De fato, nunca a gestão ambiental do Paraná esteve em situação tão precária, mesmo considerando um passado recente bastante lamentável. Perdeu-se a condição de respeito mínimo que impõe o cumprimento da legislação, havendo práticas de desmonte legal explícitas e truculentas. Ações que são implementadas de forma estratégica, derrubando a cada momento limitadores que protegem a sociedade e os proprietários rurais de situação que coloca em risco suas próprias atividades econômicas, comprometendo de forma determinante a qualidade de vida, em cenários rurais e urbanos, indistintamente.

Se o clima de libertinagem está explicitado na agenda ambiental do país, o clima de verdade não está deixando passar barato tantas agressões contra nós mesmos. A ignorância e a desfaçatez observadas têm seu preço. Recuperar a natureza leva muito mais tempo do que degradar e destruir. Estamos pagando a conta de nossa inconsequência e nossa incapacidade de eleger gestores públicos qualificados. Somos uma sociedade que não respeita os limites da natureza, como se pudéssemos prescindir dela. 

Se houver interesse de identificar nomes, os ladrões da água e da vida podem ser identificados facilmente. O cruzamento dos dados do desmatamento com as informações cadastrais dos imóveis está disponível. Além disso, muitos deles ocupam os postos mais altos de instâncias públicas, inclusive nos órgãos ambientais, criados para impedir este tipo de ocorrência tão devastadora como a que estamos vivendo hoje, agravada com a pandemia global da Covid-19. 

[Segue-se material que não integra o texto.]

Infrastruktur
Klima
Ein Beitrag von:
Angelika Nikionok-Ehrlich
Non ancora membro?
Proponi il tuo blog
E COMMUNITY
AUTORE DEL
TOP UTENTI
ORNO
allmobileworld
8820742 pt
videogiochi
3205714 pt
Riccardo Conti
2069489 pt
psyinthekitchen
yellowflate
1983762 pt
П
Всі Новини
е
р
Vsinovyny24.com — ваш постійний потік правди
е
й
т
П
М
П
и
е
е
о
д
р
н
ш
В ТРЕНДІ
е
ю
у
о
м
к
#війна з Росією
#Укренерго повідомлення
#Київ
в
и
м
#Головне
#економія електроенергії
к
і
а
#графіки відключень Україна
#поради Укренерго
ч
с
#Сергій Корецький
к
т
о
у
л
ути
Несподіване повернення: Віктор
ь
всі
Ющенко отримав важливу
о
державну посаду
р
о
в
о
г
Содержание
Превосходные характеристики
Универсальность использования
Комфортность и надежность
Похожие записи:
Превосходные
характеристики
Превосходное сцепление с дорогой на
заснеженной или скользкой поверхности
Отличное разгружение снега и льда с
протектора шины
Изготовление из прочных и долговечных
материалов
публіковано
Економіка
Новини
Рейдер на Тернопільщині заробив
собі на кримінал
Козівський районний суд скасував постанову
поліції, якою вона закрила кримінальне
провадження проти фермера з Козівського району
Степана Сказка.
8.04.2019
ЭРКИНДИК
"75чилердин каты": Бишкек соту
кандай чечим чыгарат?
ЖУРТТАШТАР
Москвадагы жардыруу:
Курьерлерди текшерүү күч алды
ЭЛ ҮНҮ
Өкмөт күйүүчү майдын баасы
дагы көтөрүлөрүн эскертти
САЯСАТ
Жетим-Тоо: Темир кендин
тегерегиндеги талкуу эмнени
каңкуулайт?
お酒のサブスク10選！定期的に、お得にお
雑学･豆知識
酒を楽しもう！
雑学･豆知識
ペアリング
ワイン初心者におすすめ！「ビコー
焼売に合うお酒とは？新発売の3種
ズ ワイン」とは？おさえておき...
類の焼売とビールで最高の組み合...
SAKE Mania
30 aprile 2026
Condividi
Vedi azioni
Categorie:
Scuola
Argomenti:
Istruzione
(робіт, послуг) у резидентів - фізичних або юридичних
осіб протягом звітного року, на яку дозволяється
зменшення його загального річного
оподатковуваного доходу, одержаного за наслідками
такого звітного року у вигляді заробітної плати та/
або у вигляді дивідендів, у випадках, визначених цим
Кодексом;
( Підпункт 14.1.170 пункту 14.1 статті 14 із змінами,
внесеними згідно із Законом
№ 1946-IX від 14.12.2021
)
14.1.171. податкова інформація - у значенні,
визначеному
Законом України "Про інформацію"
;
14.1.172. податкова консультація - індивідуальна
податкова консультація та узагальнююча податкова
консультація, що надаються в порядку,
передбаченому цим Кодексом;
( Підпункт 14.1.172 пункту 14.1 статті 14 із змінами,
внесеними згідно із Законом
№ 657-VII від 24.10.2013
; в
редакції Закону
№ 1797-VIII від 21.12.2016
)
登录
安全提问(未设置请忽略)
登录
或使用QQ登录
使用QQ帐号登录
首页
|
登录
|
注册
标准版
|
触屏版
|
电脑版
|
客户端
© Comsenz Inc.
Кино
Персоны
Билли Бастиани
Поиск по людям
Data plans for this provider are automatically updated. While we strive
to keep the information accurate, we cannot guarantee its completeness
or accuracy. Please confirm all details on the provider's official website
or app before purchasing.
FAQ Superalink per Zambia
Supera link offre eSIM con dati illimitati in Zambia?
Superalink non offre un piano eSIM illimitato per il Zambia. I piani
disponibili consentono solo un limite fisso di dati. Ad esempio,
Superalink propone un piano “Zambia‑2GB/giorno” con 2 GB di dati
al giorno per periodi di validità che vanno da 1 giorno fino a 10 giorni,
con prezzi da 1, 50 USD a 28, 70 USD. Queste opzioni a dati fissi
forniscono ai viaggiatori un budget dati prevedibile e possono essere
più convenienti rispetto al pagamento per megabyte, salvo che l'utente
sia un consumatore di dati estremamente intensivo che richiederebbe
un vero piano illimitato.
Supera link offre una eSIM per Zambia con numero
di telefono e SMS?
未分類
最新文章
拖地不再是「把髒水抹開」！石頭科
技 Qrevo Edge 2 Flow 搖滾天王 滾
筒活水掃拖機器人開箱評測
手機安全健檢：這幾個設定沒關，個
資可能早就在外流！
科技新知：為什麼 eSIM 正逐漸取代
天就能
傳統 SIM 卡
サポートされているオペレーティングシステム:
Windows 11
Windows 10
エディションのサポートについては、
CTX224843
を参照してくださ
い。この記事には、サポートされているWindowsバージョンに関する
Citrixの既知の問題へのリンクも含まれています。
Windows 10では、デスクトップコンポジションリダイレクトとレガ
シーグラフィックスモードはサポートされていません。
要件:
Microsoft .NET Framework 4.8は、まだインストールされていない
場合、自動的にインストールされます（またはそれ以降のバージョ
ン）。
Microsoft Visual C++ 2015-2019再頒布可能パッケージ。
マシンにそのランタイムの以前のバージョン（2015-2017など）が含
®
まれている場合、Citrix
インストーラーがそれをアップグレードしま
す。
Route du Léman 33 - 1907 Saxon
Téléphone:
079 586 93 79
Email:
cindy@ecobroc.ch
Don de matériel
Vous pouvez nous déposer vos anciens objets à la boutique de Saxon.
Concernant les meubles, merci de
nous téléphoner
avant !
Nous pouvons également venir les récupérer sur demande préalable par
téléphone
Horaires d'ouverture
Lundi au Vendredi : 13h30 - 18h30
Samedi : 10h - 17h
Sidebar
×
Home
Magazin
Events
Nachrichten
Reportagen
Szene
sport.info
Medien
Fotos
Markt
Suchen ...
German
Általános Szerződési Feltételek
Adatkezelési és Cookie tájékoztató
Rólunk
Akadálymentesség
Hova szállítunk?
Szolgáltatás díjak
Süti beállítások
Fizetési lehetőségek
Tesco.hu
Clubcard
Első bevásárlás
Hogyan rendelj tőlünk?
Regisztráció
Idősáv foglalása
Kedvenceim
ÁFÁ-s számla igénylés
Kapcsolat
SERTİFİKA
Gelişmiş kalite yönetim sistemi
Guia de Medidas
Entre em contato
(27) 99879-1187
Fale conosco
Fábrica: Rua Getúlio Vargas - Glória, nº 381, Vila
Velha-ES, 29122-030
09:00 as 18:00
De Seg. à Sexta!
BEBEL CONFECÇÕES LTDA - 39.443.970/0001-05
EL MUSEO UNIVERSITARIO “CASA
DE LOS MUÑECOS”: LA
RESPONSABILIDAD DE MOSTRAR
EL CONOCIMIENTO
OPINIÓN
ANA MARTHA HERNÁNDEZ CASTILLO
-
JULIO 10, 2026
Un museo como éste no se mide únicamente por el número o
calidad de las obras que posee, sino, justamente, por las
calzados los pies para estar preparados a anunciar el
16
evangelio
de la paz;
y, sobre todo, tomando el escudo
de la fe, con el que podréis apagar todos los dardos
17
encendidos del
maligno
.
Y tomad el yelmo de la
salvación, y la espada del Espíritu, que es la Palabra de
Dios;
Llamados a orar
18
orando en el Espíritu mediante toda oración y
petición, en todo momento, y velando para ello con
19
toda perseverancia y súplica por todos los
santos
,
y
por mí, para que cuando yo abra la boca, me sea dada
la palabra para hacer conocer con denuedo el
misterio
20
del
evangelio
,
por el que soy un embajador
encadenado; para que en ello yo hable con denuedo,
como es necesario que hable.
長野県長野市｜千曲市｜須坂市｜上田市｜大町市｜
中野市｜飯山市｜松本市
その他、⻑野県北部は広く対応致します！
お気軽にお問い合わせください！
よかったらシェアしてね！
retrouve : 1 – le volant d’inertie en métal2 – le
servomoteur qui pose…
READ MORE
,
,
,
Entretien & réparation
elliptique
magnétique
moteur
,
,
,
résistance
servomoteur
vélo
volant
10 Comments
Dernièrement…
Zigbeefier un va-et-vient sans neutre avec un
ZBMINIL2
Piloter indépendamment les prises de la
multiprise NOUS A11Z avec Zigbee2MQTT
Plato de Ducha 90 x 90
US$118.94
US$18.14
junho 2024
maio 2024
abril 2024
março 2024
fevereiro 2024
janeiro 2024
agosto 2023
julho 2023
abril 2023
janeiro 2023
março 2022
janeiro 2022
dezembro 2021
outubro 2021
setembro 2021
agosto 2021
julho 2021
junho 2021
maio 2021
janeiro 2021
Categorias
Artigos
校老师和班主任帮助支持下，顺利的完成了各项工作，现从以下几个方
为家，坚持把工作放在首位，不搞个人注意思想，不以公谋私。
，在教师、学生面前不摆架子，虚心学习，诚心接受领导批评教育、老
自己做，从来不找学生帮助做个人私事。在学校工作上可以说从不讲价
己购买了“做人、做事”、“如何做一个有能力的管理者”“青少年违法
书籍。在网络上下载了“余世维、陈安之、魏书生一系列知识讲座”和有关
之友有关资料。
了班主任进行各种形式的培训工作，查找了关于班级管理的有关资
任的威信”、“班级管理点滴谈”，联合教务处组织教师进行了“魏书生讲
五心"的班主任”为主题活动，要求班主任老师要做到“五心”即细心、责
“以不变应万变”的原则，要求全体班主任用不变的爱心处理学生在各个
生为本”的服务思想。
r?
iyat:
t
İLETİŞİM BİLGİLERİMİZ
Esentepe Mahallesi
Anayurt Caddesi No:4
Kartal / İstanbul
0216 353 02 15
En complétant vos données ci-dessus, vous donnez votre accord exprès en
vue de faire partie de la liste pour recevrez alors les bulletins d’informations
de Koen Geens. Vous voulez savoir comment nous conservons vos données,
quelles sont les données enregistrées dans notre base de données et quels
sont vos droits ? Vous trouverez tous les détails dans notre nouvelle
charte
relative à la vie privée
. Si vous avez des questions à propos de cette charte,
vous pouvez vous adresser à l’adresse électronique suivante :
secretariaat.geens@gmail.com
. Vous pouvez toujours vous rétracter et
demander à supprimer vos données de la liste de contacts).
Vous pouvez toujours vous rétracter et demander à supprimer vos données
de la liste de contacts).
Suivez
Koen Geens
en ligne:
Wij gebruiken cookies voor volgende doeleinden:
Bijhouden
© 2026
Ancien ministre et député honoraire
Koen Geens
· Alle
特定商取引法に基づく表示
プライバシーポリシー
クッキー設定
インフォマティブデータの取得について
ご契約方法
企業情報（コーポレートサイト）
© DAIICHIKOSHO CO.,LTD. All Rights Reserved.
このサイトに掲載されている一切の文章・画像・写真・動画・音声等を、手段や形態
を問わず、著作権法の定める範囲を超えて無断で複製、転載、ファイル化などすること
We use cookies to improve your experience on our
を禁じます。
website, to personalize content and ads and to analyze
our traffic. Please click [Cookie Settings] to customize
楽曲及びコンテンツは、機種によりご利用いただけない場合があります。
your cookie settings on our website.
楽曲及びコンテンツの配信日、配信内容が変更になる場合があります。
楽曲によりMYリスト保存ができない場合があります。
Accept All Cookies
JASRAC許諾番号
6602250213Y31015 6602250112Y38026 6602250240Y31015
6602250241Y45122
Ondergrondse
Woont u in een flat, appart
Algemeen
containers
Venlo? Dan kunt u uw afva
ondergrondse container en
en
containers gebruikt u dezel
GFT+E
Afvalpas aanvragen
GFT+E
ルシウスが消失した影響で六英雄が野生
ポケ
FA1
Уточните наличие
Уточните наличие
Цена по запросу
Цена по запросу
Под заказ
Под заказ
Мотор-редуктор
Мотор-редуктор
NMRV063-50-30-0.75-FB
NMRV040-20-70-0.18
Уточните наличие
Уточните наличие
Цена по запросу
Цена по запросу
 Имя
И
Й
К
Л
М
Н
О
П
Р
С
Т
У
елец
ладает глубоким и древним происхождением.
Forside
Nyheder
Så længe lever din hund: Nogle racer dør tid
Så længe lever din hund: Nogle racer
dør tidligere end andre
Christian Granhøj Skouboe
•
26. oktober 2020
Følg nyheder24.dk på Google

Sem uma reação da sociedade contra essa avalanche de malfeitos e desmandos que vêm ocorrendo no estado do Paraná, sem uma condição de liderança que imponha limites ao avanço de ações que nos deixam cada vez mais vulneráveis, não haverá outra alternativa, senão, engolir em seco o fato de sermos coniventes com todos esses arroubos de ilegalidade e desprezo pelo ser humano que estão correndo a olhos vistos. Até porque, tudo indica, não haverá mais água para engolir essa pílula.